Monday, June 28, 2010

everything you want, I have- an excerpt from Rise






this is an older section-- written somewhere between 2002-2003. 
November, 1999
Lubbock, Texas 
On the way out Kate's front door, they saw David getting into his car in the next driveway. He said nothing, but winked, and while Kate and Meg drove away, he stayed to let his hunk of metal truck warm up. It was the first cold morning since she had been in Lubbock and it was dry like winter in the desert. It reminded her of a Christmas she and her dad had decided to spend in the Grand Canyon. The chill in the desert-- it seemed more final and more concrete than any other cold she had felt before. Lubbock wasn’t the desert, but this morning, it felt just like the way Christmas morning had felt in the Grand Canyon. And the whole merciless day seemed to span out before her, like the canyon.

Before the assembly began, Meg joined Kate and David in student council. Without his coat, Meg could see that David was wearing the shirt she had gotten him for his birthday. It was just a blue and white jersey, but it was soft and when she bought it, she thought he would like it. He wore it now with a red scarf, for patriotism.

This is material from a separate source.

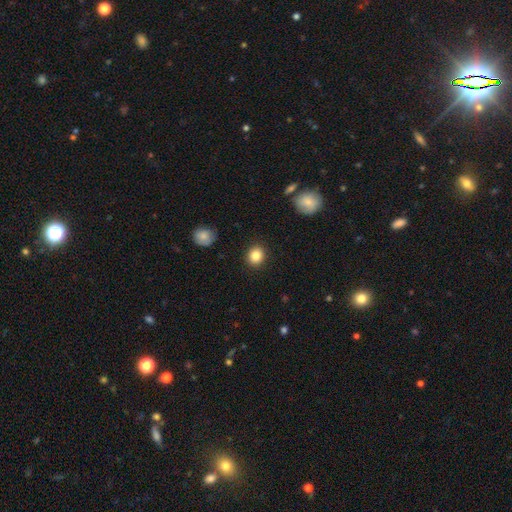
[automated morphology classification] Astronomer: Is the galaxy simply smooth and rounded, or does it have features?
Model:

As the president of the school, he started the meeting of the council by pounding his little gavel against the desk, which served as his podium.
--Let this meeting come to order, he said. I have some announcements. First, because of the assembly today, we will need everyone to stay after school and help take down the decorations in the auditorium. Also, I hope you are all ready to sing the medley with the choir. We all have chairs to sit on stage with the orchestra and the choir. Are there any other announcements? Does anyone else have anything?
Nobody raised any hands, but finally Kate waved her slender hand in David’s face.
--Well, I think you have another announcement, David. Don’t you think you should introduce your guest? Where are your manners?
--Oh. Yes. Uh, that’s right. For those of you who haven’t met our friend from camp, Meg…this is Meg. She came to visit Lubbock because she knows that Texas is the coolest place in the Universe.
In that lackluster moment, Meg had her first feelings of dislike for him. The first time she ever looked up at him and saw a selfish panderer. The first time she ever felt her association with him made her dirtier, grimier instead of cleaner and better—the way she was accustomed to feeling about him.
It was the first time she noticed his need for the spotlight was greater than his noble ability to make her feel special. And it was the first time he ever dismissed her as a pawn in his world—at least the first time that wasn’t a joke.
Meg’s skin crawled in the large, cold student council room, and the first chance she could get, she left for the bathroom, but never came back.
She sat in the toilet stall for a while, feeling too weighed down and confused to move. Being alone, she felt like she could decompress for the first time since her arrival. She let the rigidity melt out her spine, the stiff act of no-concern she had maintained since she saw Libbi leaning against David’s car.
Letting the big slow in-takes of air stretch her lungs out, she felt like a rubber band about to be snapped, and wished she could stay alone like that until it was time to get back on the plane and go home.
But mid-breath, a group of girls busted through the bathroom door, and Meg almost choked on her own indulgent air.
Were they harmless strangers or the enemies? Meg wondered. She pounded her chest to avoid an attention-grabbing cough until she knew the answer.
--Well, she seems sneaky to me, said one girl.
Meg could hear the sounds of a stall crashing into the door, the lock clasping. She looked for any revealing shoe details. Both were wearing white tennis shoes and the gold and black socks that matched the football players WESTERNERS uniforms. Meg could hear the squeak of the shoes on the green flooring, the swish of the pom-poms gliding onto the counters.  Then, another refrain of doors, locks, and finally, the talking resumed louder over the sound of both girls peeing.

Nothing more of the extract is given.